All of this started, of course, when I was going through teacher training at college, oh, so many years ago. In "my day", there was only one, accepted pedagogical (teaching) method: the Socratic method. Lesson plans described a topic, a digestible amount of material, and the way to get the students from wherever they were to wherever the lesson was to take them was to be achieved solely through the use of questions. It was frowned up that the teacher provide any "answers", be it information or -- heaven forbid -- interpretations or declarations. It was up to the teacher to guide the students to discover knowledge for him or herself, solely through the use of appropriate questioning techniques. This is considered more than old-fashioned these days, but, truth be told, this was a very old method when I became exposed to it. If you want to see brilliant examples of how it works, I recommend reading Plato. His writings are nothing other than Socratic dialogs (for Socrates always plays the main role), and they are every bit as informative and didactic today as they were at the time they were written. Some things simply refuse to change. (And anything that does, and anything that stands the test of time like questions do, deserve a second, third, or even an infinite number of looks).
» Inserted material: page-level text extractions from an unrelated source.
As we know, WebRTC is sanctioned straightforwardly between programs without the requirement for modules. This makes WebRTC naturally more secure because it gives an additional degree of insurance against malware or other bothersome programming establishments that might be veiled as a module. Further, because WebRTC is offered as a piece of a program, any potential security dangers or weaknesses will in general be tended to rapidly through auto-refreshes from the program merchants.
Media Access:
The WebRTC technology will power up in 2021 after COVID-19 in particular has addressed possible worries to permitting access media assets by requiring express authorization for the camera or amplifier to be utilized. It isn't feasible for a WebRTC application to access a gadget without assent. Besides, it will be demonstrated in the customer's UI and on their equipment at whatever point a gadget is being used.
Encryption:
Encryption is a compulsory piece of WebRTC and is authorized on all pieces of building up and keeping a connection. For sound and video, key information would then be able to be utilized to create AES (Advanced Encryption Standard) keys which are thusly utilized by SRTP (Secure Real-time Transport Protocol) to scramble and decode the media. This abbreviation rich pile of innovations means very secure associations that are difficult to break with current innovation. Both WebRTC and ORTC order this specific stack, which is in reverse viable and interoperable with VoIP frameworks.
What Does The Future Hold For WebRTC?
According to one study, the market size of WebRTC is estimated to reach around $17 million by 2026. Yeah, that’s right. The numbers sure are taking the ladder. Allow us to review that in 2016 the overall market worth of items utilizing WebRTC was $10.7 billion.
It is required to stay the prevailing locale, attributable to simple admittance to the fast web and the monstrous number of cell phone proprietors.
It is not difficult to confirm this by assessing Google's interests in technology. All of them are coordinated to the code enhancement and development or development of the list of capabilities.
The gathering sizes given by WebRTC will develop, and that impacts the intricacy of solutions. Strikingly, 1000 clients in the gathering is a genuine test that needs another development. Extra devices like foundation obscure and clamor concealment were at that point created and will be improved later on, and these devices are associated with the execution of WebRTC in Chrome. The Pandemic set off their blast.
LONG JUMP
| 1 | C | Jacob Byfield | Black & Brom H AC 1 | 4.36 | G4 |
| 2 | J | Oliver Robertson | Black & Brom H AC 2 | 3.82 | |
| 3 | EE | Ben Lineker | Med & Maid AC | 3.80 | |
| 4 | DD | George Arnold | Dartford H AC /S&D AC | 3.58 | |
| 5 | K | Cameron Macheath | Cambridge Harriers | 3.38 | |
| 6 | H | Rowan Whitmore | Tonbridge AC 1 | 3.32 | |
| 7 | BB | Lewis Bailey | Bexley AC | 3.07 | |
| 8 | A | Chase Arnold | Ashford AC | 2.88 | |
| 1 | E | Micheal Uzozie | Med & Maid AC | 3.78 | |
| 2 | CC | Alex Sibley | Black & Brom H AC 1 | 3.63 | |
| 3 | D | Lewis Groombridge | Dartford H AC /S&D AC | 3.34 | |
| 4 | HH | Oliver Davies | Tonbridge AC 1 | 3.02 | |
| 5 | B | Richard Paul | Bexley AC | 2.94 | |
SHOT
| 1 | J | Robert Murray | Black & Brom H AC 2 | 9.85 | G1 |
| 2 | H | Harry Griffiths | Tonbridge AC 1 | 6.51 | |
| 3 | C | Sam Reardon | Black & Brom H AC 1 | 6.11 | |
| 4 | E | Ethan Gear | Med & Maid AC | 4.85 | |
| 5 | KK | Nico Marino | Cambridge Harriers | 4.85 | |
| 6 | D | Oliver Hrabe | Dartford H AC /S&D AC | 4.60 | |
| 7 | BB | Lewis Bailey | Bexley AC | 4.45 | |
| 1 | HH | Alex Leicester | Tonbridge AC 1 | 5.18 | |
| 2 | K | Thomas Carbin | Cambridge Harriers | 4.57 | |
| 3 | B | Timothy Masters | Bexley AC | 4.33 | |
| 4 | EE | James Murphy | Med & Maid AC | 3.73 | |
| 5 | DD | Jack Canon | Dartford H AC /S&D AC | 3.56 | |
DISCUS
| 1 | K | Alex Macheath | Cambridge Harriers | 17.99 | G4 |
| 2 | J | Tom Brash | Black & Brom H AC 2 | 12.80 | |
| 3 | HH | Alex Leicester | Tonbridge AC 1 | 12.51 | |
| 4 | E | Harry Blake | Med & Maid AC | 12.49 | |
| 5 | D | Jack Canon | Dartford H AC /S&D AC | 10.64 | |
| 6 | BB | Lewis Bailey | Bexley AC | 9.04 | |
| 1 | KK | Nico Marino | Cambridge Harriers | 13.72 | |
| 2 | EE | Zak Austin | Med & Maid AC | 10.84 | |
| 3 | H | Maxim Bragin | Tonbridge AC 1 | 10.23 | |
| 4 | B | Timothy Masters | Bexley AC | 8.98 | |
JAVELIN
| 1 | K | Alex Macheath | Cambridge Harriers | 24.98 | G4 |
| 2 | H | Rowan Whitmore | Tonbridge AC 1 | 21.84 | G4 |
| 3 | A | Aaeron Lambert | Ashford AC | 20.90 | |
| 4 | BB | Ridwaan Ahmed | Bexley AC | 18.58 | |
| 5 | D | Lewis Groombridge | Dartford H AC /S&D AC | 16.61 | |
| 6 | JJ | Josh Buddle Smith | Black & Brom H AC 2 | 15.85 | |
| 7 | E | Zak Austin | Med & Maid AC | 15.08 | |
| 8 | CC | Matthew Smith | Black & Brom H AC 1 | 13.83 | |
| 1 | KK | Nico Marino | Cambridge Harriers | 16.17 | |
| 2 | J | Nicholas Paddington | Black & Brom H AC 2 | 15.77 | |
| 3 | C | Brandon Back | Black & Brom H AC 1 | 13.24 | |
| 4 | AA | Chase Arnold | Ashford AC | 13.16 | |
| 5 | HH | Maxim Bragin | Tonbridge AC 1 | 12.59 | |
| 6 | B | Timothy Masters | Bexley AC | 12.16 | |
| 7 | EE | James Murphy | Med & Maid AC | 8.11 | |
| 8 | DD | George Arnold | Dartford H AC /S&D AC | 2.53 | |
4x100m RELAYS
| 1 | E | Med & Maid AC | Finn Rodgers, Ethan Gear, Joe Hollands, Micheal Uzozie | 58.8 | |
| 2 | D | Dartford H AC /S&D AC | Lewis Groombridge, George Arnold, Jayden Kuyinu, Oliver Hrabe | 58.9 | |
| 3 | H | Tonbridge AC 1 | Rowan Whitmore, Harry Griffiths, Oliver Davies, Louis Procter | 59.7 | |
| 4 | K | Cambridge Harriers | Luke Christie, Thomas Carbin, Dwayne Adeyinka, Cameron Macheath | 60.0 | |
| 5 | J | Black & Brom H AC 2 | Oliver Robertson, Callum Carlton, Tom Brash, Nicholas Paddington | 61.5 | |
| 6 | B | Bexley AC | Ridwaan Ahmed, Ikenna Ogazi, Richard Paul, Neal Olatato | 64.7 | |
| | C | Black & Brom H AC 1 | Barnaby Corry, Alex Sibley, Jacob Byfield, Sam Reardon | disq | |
And when did this fall out of favor as a teaching method? I don't know. I suspect, however, that it was about the time that "somebody decided" that the results of standardized tests or the regurgitation of factual knowledge was more important than the ability to think, to explore, to discover, and to search (for the truth). Oh, I'll be the first to admit it: questions can be uncomfortable, as any parent on the planet will tell you. There isn't a parent alive or dead who hasn't been exasperated (positively or negatively) by their 3-year old who will not give their questioning a rest. Once you fork down that "why" path, there is never an end in sight. Nor should there be. What we don't do as parents, or what enough parents don't do, or what most parents do not encourage, is that they continue asking those questions. If there is one ability in our children that we should never, ever discourage, it's the asking of questions. I firmly believe that the world would not be in the shape it is, that we would not be confronted with all the challenges that we have to deal with, if we had been encouraged as children to question more.

To me, it's never really been a priority to just "keep on trucking". No, for me, it's important to "keep on questioning."